Madagascar has seen some of the most sustained and terrible deforestation in the world. It’s impacted 94% of Madagascar’s former tree cover, mostly in the last 50 years or so. While there, I met with a group of Malagasy conservationists working to protect the last remaining pocket of native sohisika trees in the world. The surrounding hillsides were covered in golden grasslands as far as the eye could see that reminded me of my childhood home in California. It was pleasant.

Until you realize that all that grass was once forested. And that the smoke on the horizon is more habitat getting torched. On one of my trips, it took me three days of hiking past old slash-and-burn to get to primary forest.

This is not to condemn any one country. Deforestation is rampant in the developing world, just as it was in the developed world – right before it became developed. The pretty cardinals at my birdfeeder every morning are really refugees from the forests we destroyed to build my house. Grickle grass is part of progress, I guess.

But I’m not sure our kids will be so understanding. It seems fitting that the most poignant environmental message of the 20th Century was a children’s book. After all, without kids what’s the point saving anything?

At the end of the Lorax, the title character looks mournfully backwards and picks himself up by his own pants and carries himself off through the smog. Even in this poignant moment, Seuss manages to find the absurd. And behind him, he leaves a single word etched into stone: Unless.

The Once-ler doesn’t understand the message until the little boy shows up years later.

Now that you’re here, the word of the Lorax seems perfectly clear. UNLESS someone like you cares a whole awful lot, nothing is going to get better. It’s not.

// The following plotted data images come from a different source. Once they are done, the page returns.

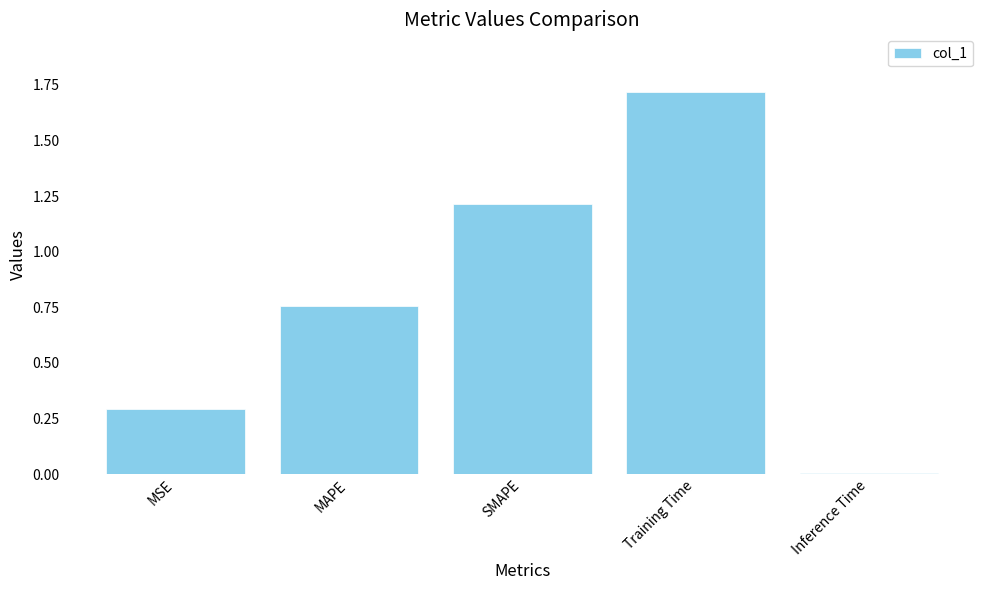

The value at MSE is 0.5. True or false?

False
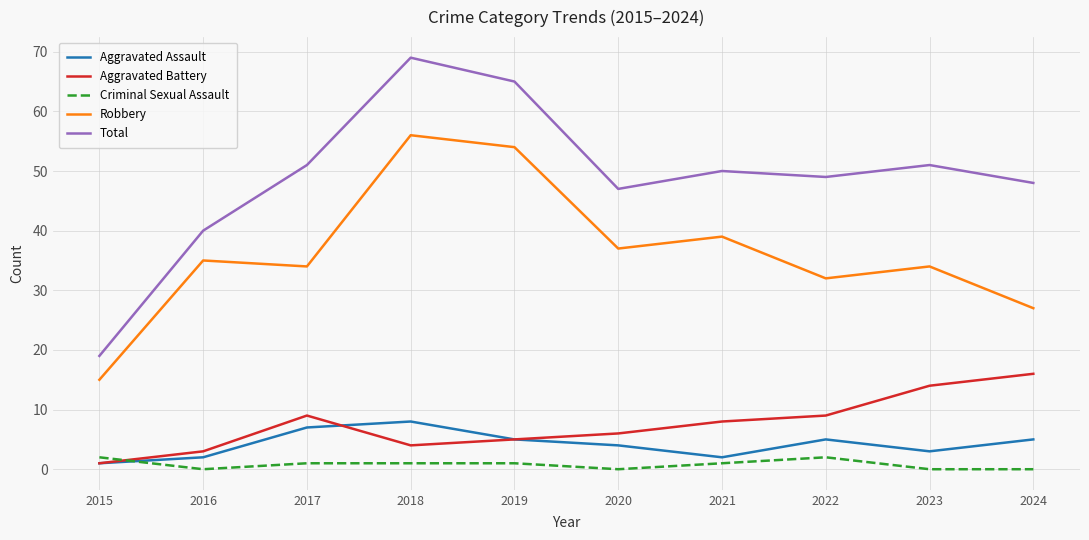

True or false: Robbery and Criminal Sexual Assault cross at least once.

False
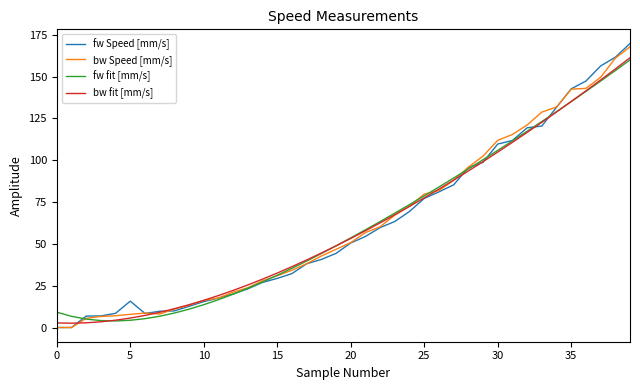

How many intersections are there between fw fit [mm/s] and bw Speed [mm/s]?

5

Two conservationists look back at sohisika trees as fires burn in the background.

For most of my life, I thought this “Unless” was for me. That I was the kid who would take the seed from the Once-ler’s hand and make it all better. But what have I done? Written a couple stories about conservation? Spit into a crown fire and shouted into a hurricane? Certainly less than the villagers fighting to protect the last sohisika trees.

No, these days I feel more like the Once-ler, the guy who didn’t get it until it was too late. Who thought everything would work itself out somehow. Who just didn’t want to listen. I lived my life and climate change, ocean collapse, deforestation, it all just hummed right along.

Don’t worry about me. Tomorrow I’ll shake off the self-pity, dust myself off and continue doing my paltry bit. But for now I’m going to sit down in a rocking chair and pick a book to read to my kid. On whose tiny shoulders the entire world now rests.

Photo Credit: Random House, Erik Vance and National Geographic.

Special thanks to the National Geographic Society, whose Explorer grant funded my reporting.

3 thoughts on “Grickle Grass

  1. Two great picture books that were in heavy rotation with my now-college-freshmen kids are “My Monster Mama Loves Me So” by Laura Leuck (I can still recite a bunch of this story about a monster mama trying to get her kid to bed before dawn), and “The Best Pet of All” by David LaRochelle (the kid in this book is playing a long con, it took me a couple readings to figure that out). “Where the Wild Things Are” is also awesome, of course, and highly recitable.

  2. Bill Peet was a Dr Seuss contemporary, thoughtful storyteller, and delightful illustrator. He created dozens of picture books. My personal favorite is ‘Merle the High Flying Squirrel’.

  3. I agree about feeling like the Once-ler. We used to hate on soccer moms driving Ford Explorers as the main contributors to climate change in college. Now I am one (without the soccer). But when I read out loud, the Once-ler always comes out sounding like George W. , when I should really be reading in my own voice.